Andei relendo, esta semana, o negro Lima Barreto, não o do romance, o do belo e poético romance de Policarpo Quaresma. Mas o da crônica, o que vai no bonde, desce no café e traz à luz, tantos janeiros depois, as vozes anônimas das ruas que ficaram soterradas no Bota Abaixo de Pereira Passos, na Revolta da Vacina, no passeio guarnecido de destroyer, pela Baía da Guanabara, do nosso Presidente Epitácio. Que ostentação de força e de poder!
Um livro de referência a grandes escritores, que se espragata do alto da estante aberto em página dedicada a Elias Canetti, foi o que lucrei trepado em perseguição a uma aranha avistada da rede a se enfiar por entre os dorsos. O livro não foi o que lhe deu consagração, o Auto de fé, do qual, numa leitura precária, ainda pude guardar a terrível impressão que lhe causaram as multidões enraivecidas, mordidas de nazifascismo nas ruas da Viena de 1935. Dele não consigo me livrar de uma sentença que anotei com força de praga: “Tudo o que foi esquecido brada por socorro nos sonhos”.
Era no trabalho que melhor nos irmanávamos. Emulações à parte, naturais, legítimas, se não se rendiam não chegavam a comprometer o companheirismo. Terminavam recônditas.
Hildeberto Barbosa Filho ressalta numa Letra Lúdica dos meus guardados a falta que vem fazendo a crônica assinada por Martinho Moreira Franco, em sua maioria fadada a se manter viva em livro. Quantas delas nos revisitam por si mesmas, associadas a alguma emoção do instante presente. Foram muitos os momentos bem-sucedidos de sua especial subjetividade.
“Como tantos outros, não coligiu seu texto publicado nos jornais num volume que permitisse relê-los, ao sabor do critério da vontade e da estesia que a arrumação de suas palavras na frase despertava no leitor.”
— lamenta, às custas de seu exemplo, estendendo aos outros o amor que nutre pelo labor literário.
Martinho ironizava-se se dizendo cronista de variedades, carona que pegou na qualificação de intenção elogiosa como uma confrade amiga o tratara num registro qualquer.
E que variedades! Lembrei-me, já agora, por ser final do abril de Augusto e pela insistência como o telefone forçou-me a sair da rede só para ouvir um “desculpe, foi engano” - lembrei-me de crônica fora do estilo de Moreira a tirar partido da “ultrajante invenção do telefone”, nevrose que ele não deixou exclusiva do poeta do EU. Pena que essa crônica tenha se ido com ele.

◆ O que se pede
Por favor, dê a continuação da crônica acima, sobre Lima Barreto e o cronista Martinho Moreira Franco, a partir da última frase.

◆ Dados apresentados
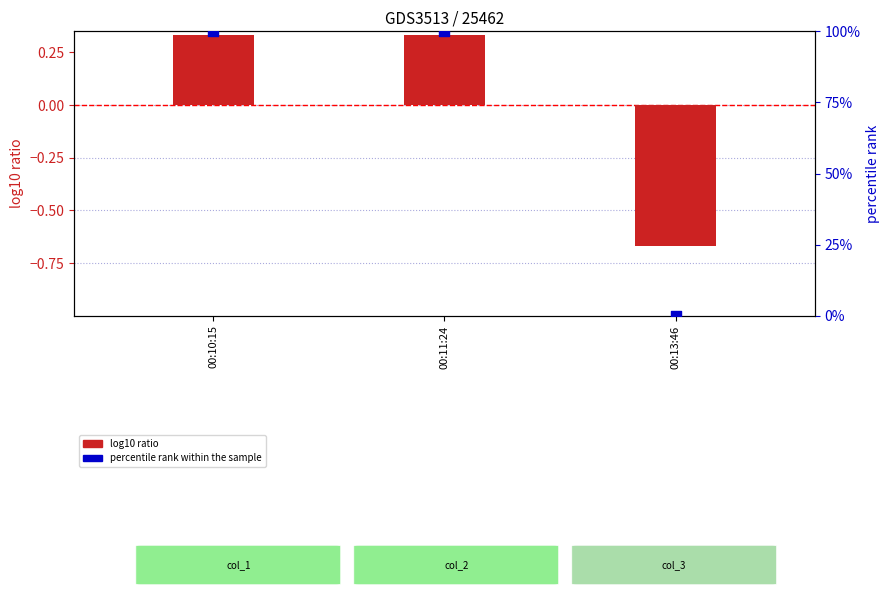

Which series has the widest spread of Y values?

percentile rank within the sample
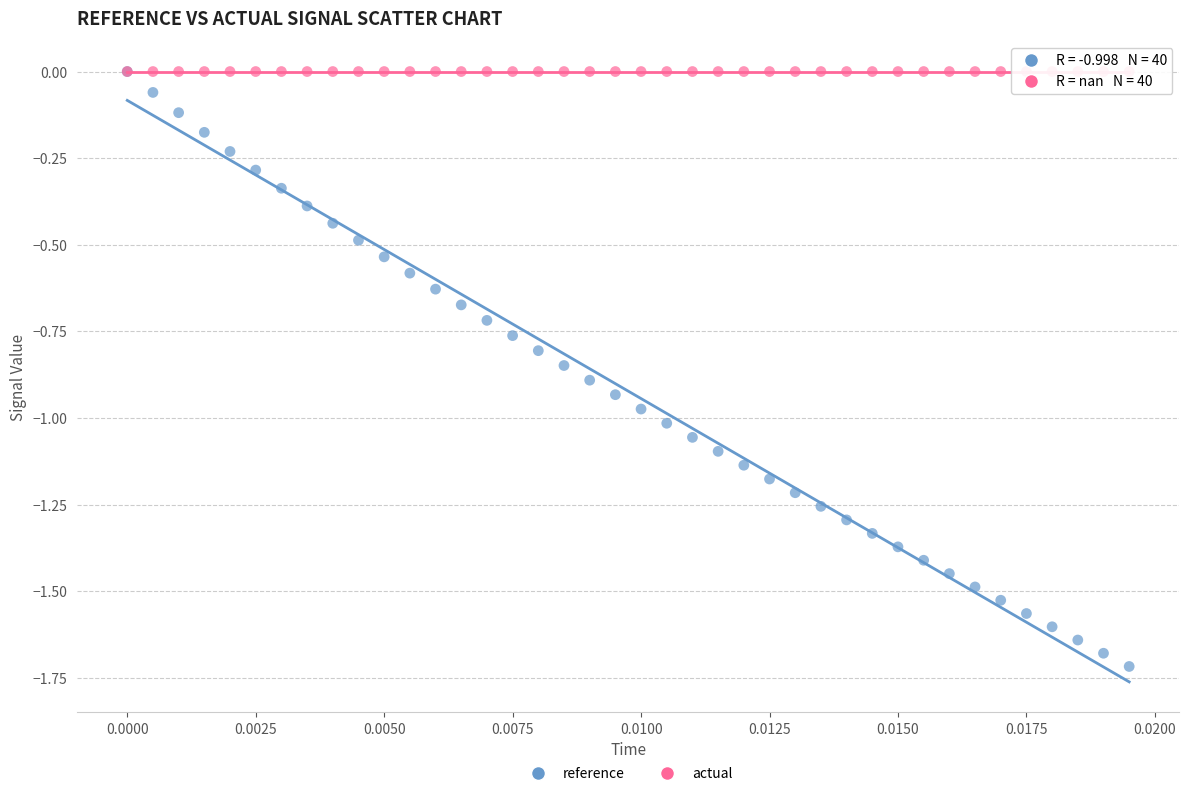

What are all the series names shown in the legend?

reference, actual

◆ Resposta da tarefa
Também Crispim se queixava da intervenção do telefone nos momentos mais inoportunos, cortando frases ou ideias em formação, como se escrever para ele fosse um prazer de portas bem fechadas. Andava de caderneta e lápis para o surto das ideias.
Quanto a Martinho, devo lembrar que foi sempre comedido em sua própria avaliação. Até mesmo em vazar seus autores e leituras, salvo as de cinema ou autores que migraram do jornal antes do livro e que fizeram o que ele não fez, buscar homizio mais seguro. Mas ninguém se deixasse levar por essa parcimônia. Percorrera o melhor da literatura brasileira e muita coisa estrangeira quase sempre atraído pela versão cinematográfica como Hemingway, só para citar o de sua maior nota, O velho e o mar.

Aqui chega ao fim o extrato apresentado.